Na hora do almoço, enfrentei a neve e fui encontrar o Wanderley num restaurante universitário próximo à Rue du Moufftard, na parte mais velha de Paris. Eu estava assustado com a primeira manhã de trabalho e ele, meio atônito. "Me falaram uma coisa, eu acho que é mentira", ele começou - havia um toque de carinho no cuidado pra dar a notícia a um fã. "Disseram que a Elis Regina morreu". Eu levei um susto, peguei minha bandeja, sentei. "Mentira". E começamos a almoçar. Eu parava. "Só se foi acidente de carro. Foi acidente?" Ele não sabia, ninguém sabia. Voltamos juntos pro apartamento do colombiano. Entre um e outro golpe de tinta na parede - não vejo outro modo de definir nosso trabalho - descobrimos o telefone do consulado brasileiro e eu liguei. Dois dias haviam se passado desde a morte e o rapaz que me atendeu só sabia confirmar a notícia. A causa, nada.
Em uma semana, começaram a chegar as cartas. No Roussillon, a brasileirada trocava recortes de jornais, revistas, tinha um que ia à loja da Varig roubar jornal antigo, um tinha o Globo, o outro a Folha... Ninguém podia gastar dinheiro em um telefonema ao Brasil e saber o que estava acontecendo... Eram outros tempos, definitivamente. Hoje, saberíamos da morte de Elis antes mesmo do corpo chegar ao IML. Teríamos todos os detalhes, os mais sórdidos, os mais chorosos. Não que isso aliviasse a dor de perder um artista querido.

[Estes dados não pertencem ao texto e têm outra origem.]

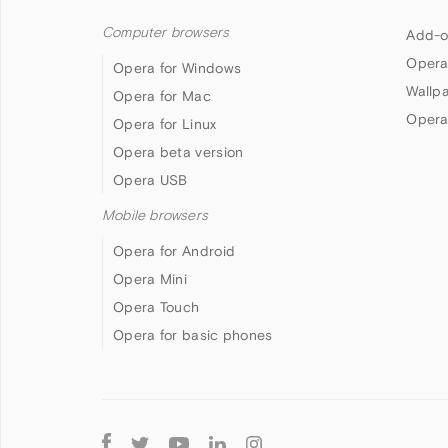
Computer browsers
Add-o
Opera
Opera for Windows
Wallp
Opera for Mac
Opera
Opera for Linux
Opera beta version
Opera USB
Mobile browsers
Opera for Android
Opera Mini
Opera Touch
Opera for basic phones
Follow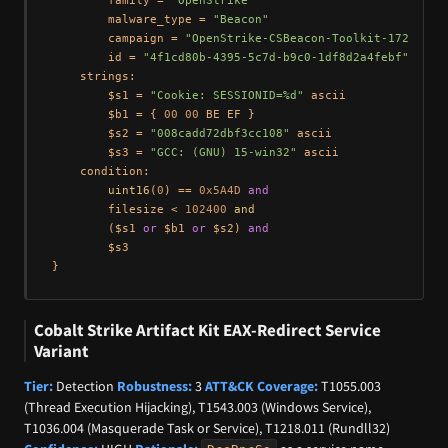
        family = 
"OpenStrike"
        malware_type = 
"Beacon"
        campaign = 
"OpenStrike-CSBeacon-Toolkit-172.105.
        id = 
"4f1cd80b-4395-5c7d-b9c0-1df8d2a4febf"
    strings:

        $s1 = 
"Cookie: SESSIONID=%d"
 ascii

        $b1 = { 
00
00
 BE EF }

        $s2 = 
"008cadd72dbf3cc108"
 ascii

        $s3 = 
"GCC: (GNU) 15-win32"
 ascii

    condition:

uint16
(
0
) == 
0x5A4D
and
        filesize < 
102400
and
        ($s1 
or
 $b1 
or
 $s2) 
and
        $s3

Cobalt Strike Artifact Kit EAX-Redirect Service
Variant
Tier:
Detection
Robustness:
3
ATT&CK Coverage:
T1055.003
(Thread Execution Hijacking), T1543.003 (Windows Service),
T1036.004 (Masquerade Task or Service), T1218.011 (Rundll32)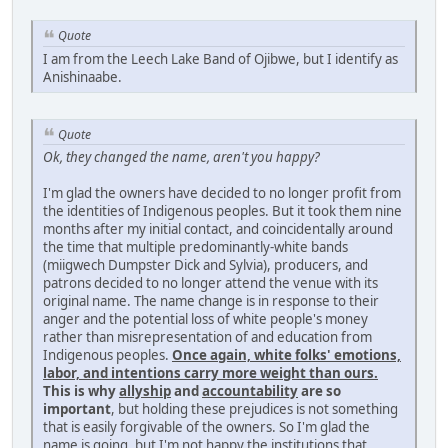
Quote
I am from the Leech Lake Band of Ojibwe, but I identify as
Anishinaabe.
Quote
Ok, they changed the name, aren't you happy?
I'm glad the owners have decided to no longer profit from
the identities of Indigenous peoples. But it took them nine
months after my initial contact, and coincidentally around
the time that multiple predominantly-white bands
(miigwech Dumpster Dick and Sylvia), producers, and
patrons decided to no longer attend the venue with its
original name. The name change is in response to their
anger and the potential loss of white people's money
rather than misrepresentation of and education from
Indigenous peoples.
Once again, white folks' emotions,
labor, and intentions carry more weight than ours.
This is why
allyship
and
accountability
are so
important
, but holding these prejudices is not something
that is easily forgivable of the owners. So I'm glad the
name is going, but I'm not happy the institutions that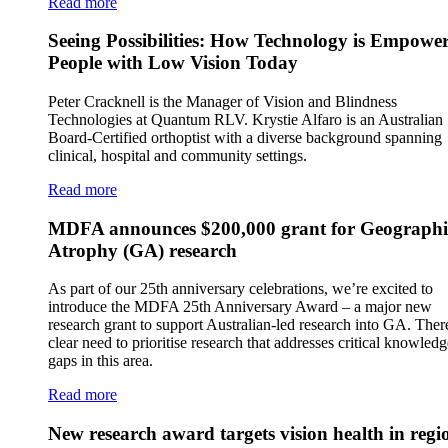
Read more
Seeing Possibilities: How Technology is Empowe
People with Low Vision Today
Peter Cracknell is the Manager of Vision and Blindness
Technologies at Quantum RLV. Krystie Alfaro is an Australian
Board-Certified orthoptist with a diverse background spanning
clinical, hospital and community settings.
Read more
MDFA announces $200,000 grant for Geographi
Atrophy (GA) research
As part of our 25th anniversary celebrations, we’re excited to
introduce the MDFA 25th Anniversary Award – a major new
research grant to support Australian-led research into GA. There
clear need to prioritise research that addresses critical knowledg
gaps in this area.
Read more
New research award targets vision health in regi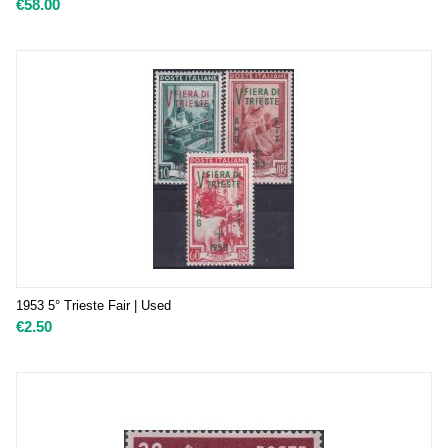
€
58.00
1953 5° Trieste Fair | Used
€
2.50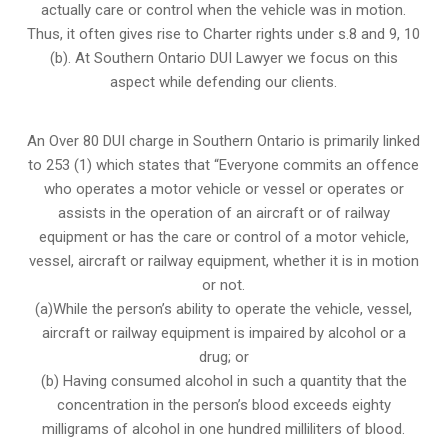
actually care or control when the vehicle was in motion.
Thus, it often gives rise to Charter rights under s.8 and 9, 10
(b). At Southern Ontario DUI Lawyer we focus on this
aspect while defending our clients.
An Over 80 DUI charge in Southern Ontario is primarily linked
to 253 (1) which states that “Everyone commits an offence
who operates a motor vehicle or vessel or operates or
assists in the operation of an aircraft or of railway
equipment or has the care or control of a motor vehicle,
vessel, aircraft or railway equipment, whether it is in motion
or not.
(a)While the person’s ability to operate the vehicle, vessel,
aircraft or railway equipment is impaired by alcohol or a
drug; or
(b) Having consumed alcohol in such a quantity that the
concentration in the person’s blood exceeds eighty
milligrams of alcohol in one hundred milliliters of blood.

Claro que não. Mas era como um período pra curtir a dor, deixá-la encontrar espaço.
A rapidez das notícias acelerou também a velocidade do esquecimento. Recebemos tudo em grande quantidade e a comoção histérica vem no embalo. Louvações e linchamentos nivelam-se nas redes sociais, com a mesma intensidade. Paixões e ódios também são abandonados no acostamento, sem maiores explicações. E sem que esperemos, chega um artista e ocupa algum território ainda inexplorado de nosso sentimento. As gerações seguintes custam a compreender por que seus antecessores choraram tanto esse ou aquele. O enterro de Carmem Miranda parou o Rio? Chico Alves deixou o Brasil em lágrimas? Por que tantos choraram e choram até hoje por Elis Regina? Da mesma maneira que os seguintes lamentariam Renato Russo, Raul Seixas e Cássia Eller. Da mesma maneira que, talvez, alguém chore no futuro a morte súbita de Amy Winehouse.
Há artistas que completam lacunas. Em suas ausências, nos fazem refletir e crescer. Avançar, um tiquinho que seja. Devolvem-nos a condição de homens perplexos diante do incompreensível.